The Perfect Pairings For National Drink Wine Day
Pop a cork and raise your glass, because today is National Drink Wine Day. Whether you’re clinking glasses with us at 1 Hotel South Beach, Central Park, or Brooklyn Bridge, here are 7 tips to help you find the perfect food and wine pairings.
Pop a cork and raise your glass, because today is National Drink Wine Day. Whether you’re clinking glasses with us at 1 Hotel South Beach, Central Park, or Brooklyn Bridge, here are 7 tips to help you find the perfect food and wine pairings.
#1: Sweet with heat
Pair spicy foods with wines that have some residual sugar, like a German Riesling. Residual sugar actually cools down spice and creates balance between the food and the wine.
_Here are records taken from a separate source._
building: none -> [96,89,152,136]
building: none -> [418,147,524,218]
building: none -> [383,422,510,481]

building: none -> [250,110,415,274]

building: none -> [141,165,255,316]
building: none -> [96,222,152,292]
Alternatively, avoid pairing spicy food with highly alcoholic wine, like an Italian Barolo. Believe it or not, the heat of the food will intensify the alcohol in the wine, which will make the dish seem even spicier as a result.
#2: Smoak with oak
Pair grilled or charred foods with wines that have been aged in oak, like a California Chardonnay. Oaked wines are often more intense, so they can overwhelm the flavors in a dish. Therefore, they need to be paired with foods that match that intensity. Grilled or charred foods tend to tame that oaky intensity and bring out the fruit flavors of the wine instead.
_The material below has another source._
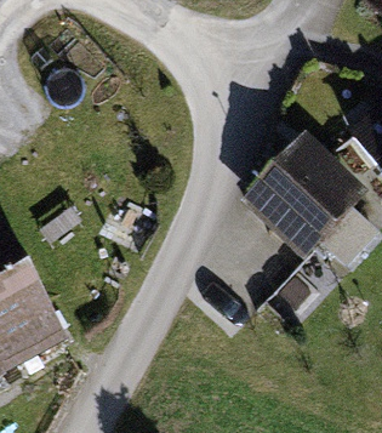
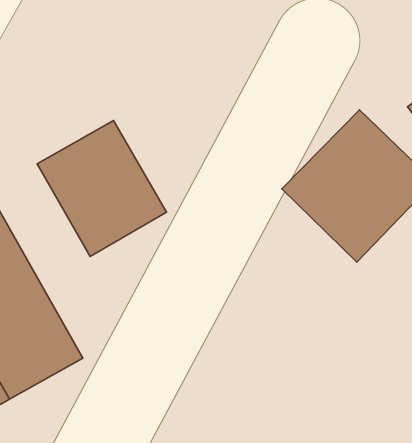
building: none -> [37,120,167,257]

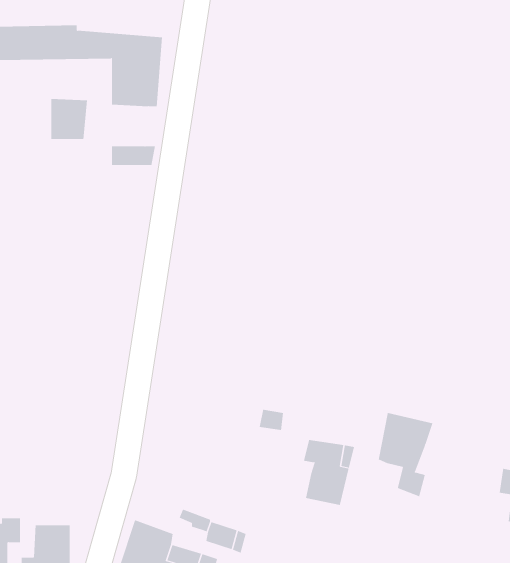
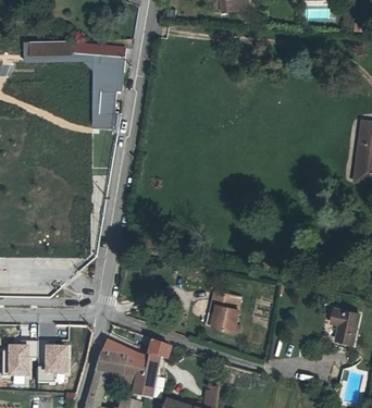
building: [50,98,88,139] -> [92,87,115,112]
building: [378,412,433,497] -> none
#3: Match flavors and textures
Pair foods with wines that have similar flavors and textures. An easy way to do this is to match mildly flavored wines with mildly flavored foods, and big, flavorful foods with big, flavorful wines. Similarly, rich foods should be paired with rich wines. When food and wine have similar qualities, they complement each other and enhance each other’s textures and flavors.
#4: Acid with fat
Pair fried or fatty foods with wines that are high in acid, like a French Sauvignon Blanc or California Cabernet Sauvignon. Acid cuts through richness in food and acts as a palate cleanser, which helps create balance between rich and oily foods and wine.
#5: Sweet with salt
Pair sweet wines with salty foods. The combination makes sweet wine taste less sweet and more fruity, and salty food taste less salty and more savory. In effect, the sweet counteracts the salt and vice versa, so that both elements shine through.
#6: Sweet with sweet
Pair dessert with wine with sweet tasting wine. Sweet wines complement the sweet flavors in food. But beware: if the food is sweeter than the wine, the wine will just taste flabby.
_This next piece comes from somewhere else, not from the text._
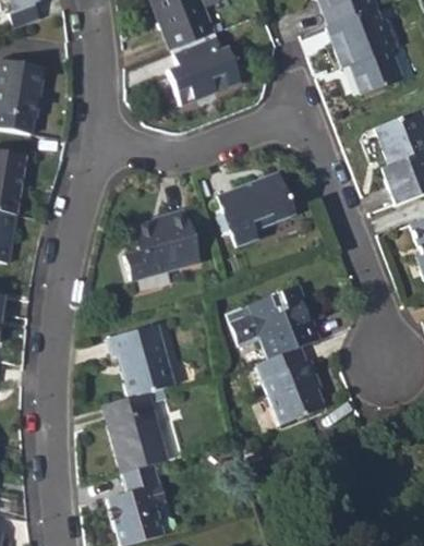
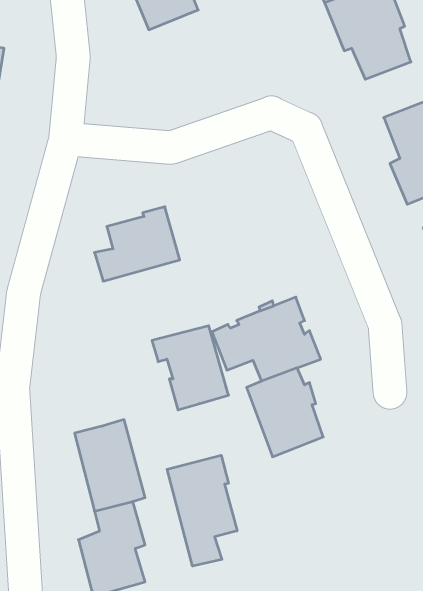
building: [168,33,244,105] -> none
building: [219,174,296,247] -> none
building: [108,325,175,399] -> [152,326,229,410]
building: none -> [167,455,237,566]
#7: What grows together goes together
Pair foods of a particular ethnicity or region with wines from the same place, like Italian wine with Italian food, for instance. Ethnic, regional pairings are typically a match made in heaven because the agriculture and grapevines share the same environment, so they naturally have flavors that complement each other.
Wherever we are, let’s all toast to our 1 community, our 1 beautiful planet, and to many more celebrations to come. Cheers from all of us at 1 Hotels to you!